Para revertir ese fenómeno hay diversos tipos de movimientos sociales urbanos que tratan de superar el aislamiento y de reconfigurar la ciudad, respondiendo a una imagen social diferente de la ofrecida por los poderes, de los promotores respaldados por el capital financiero y empresarial, junto con un aparato estatal con mentalidad de negociante.

Para entender la dimensión del asunto, es necesario darnos cuenta de que el saber se encuentra, o se encontrará, afectado en dos principales funciones: la investigación y la transmisión de conocimientos. Es por eso que la incidencia de esas transformaciones tecnológicas sobre el conocimiento y el aprendizaje deben ser analizadas y reestructuradas en función de mejores condiciones de aprovechamiento del espectáculo.

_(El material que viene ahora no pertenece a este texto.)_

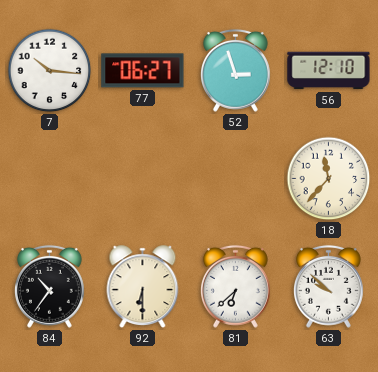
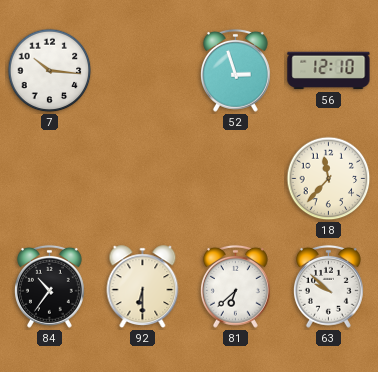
77: 06:27 -> none
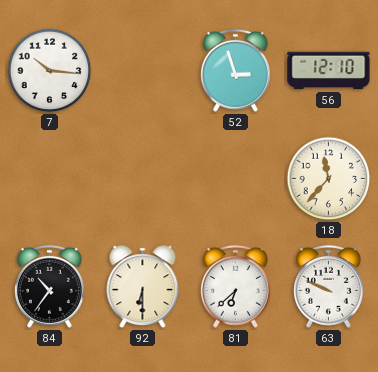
63: 9:52 -> 9:49
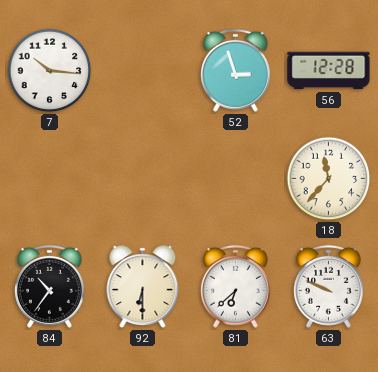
56: 12:10 -> 12:28
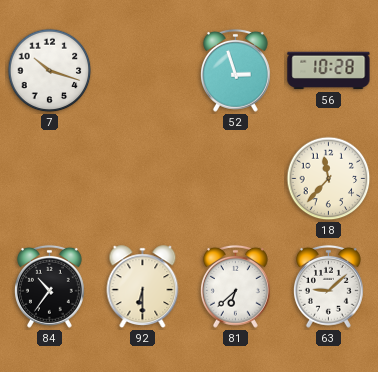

Si la sociedad del espectáculo es complicada es porque, para ser comprendida, exige la reformulación radical de todas las concepciones artísticas e ideológicas, la capacidad de rechazar muchas exigencias del gusto literario arraigadas, la revisión de una multitud de nociones y, sobre todo, una investigación profunda de los dominios de los aspectos cómicos populares que han sido tan poco explorados, porque están al margen del lucro que persiguen las grandes industrias.

Es ahí, en principio, donde debemos observar cómo educar a la sociedad, cuáles son los usos y costumbres que pueden ayudarnos a reforzar el aprendizaje, la tradición que va a terminar imponiéndose en el modo de adoptar una visión, una imagen de ese saber. Sin lo anterior, por desgracia, esta inestabilidad no encontrará ningún mecanismo de resolución y el espectáculo recreativo será acaparado por diversos núcleos de poder económico y político, reducido a la condición del más lucrativo y estandarizado de todos los tiempos.